**WHAT YOU WILL DO**
• 1. According to the passage on the NIST elliptic curves, what fraction of all curves does Scott consider might have an exploitable structure known to "them"?
• 2. Write out the passage on the NIST elliptic curves word for word, from "Now if the idea" up to and including "be 1 billion.".

**TEXT FOR ANALYSIS**

--- START ---

SEC 2 version 1.0 copied the curves that NSA had produced for NIST, and copied the incorrect ANSI X9.62 claim that the curves were "chosen verifiably at random". SEC 2 further claimed that the curves were chosen "by repeatedly selecting a random seed and counting the number of points on the corresponding curve until appropriate parameters were found". This claim might be correct but is certainly not verifiable.

What do other sources say about this?

Shortly after the NIST curves were announced, 1999 Scott pointed out that the curves were not in fact verifiably random:

Now if the idea is to increase our confidence that these curves are therefore completely randomly selected from the vast number of possible elliptic curves and hence likely to be secure, I think this process fails. The underlying assumption is that the vast majority of curves are "good". Consider now the possibility that one in a million of all curves have an exploitable structure that "they" know about, but we don't.. Then "they" simply generate a million random seeds until they find one that generates one of "their" curves. Then they get us to use them. And remember the standard paranoia assumptions apply - "they" have computing power way beyond what we can muster. So maybe that could be 1 billion.

--- END ---

**RECORDS**
--- START ---

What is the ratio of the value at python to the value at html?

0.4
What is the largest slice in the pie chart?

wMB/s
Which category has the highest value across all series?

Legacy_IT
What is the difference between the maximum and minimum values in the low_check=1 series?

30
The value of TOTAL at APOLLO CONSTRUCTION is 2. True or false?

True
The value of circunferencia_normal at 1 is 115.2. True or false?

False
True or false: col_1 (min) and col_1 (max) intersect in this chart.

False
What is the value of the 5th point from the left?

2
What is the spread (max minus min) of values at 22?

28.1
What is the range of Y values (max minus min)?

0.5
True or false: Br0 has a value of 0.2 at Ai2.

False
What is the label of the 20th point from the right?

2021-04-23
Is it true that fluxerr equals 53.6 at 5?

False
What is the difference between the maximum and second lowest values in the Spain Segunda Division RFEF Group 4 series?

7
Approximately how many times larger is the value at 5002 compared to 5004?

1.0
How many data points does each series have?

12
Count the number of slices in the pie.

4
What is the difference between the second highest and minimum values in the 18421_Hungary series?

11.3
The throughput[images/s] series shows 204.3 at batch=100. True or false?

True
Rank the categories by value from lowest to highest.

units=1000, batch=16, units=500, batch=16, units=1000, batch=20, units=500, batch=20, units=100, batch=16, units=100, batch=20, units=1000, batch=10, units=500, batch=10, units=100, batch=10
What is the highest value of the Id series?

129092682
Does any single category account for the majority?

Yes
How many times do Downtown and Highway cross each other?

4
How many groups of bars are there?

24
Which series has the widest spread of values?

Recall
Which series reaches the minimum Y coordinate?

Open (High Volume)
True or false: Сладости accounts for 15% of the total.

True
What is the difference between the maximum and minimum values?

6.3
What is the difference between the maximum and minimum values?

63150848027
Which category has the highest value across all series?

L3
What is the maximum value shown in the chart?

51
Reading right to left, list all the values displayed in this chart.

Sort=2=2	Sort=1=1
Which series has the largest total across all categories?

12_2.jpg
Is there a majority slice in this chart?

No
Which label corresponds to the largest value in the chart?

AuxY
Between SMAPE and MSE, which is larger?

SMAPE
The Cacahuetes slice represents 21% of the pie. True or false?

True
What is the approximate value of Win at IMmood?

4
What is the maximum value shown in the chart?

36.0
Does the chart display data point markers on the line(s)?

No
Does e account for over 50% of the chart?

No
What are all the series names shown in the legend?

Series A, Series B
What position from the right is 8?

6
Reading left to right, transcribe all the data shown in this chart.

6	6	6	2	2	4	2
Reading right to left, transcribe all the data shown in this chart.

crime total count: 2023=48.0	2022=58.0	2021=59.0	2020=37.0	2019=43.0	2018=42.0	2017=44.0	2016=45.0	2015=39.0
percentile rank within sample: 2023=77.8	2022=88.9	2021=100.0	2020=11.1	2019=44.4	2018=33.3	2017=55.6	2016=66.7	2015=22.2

--- END ---

**RESPONSE LIST**
• 1. One in a million.

• 2.
Now if the idea is to increase our confidence that these curves are therefore completely randomly selected from the vast number of possible elliptic curves and hence likely to be secure, I think this process fails. The underlying assumption is that the vast majority of curves are "good". Consider now the possibility that one in a million of all curves have an exploitable structure that "they" know about, but we don't.. Then "they" simply generate a million random seeds until they find one that generates one of "their" curves. Then they get us to use them. And remember the standard paranoia assumptions apply - "they" have computing power way beyond what we can muster. So maybe that could be 1 billion.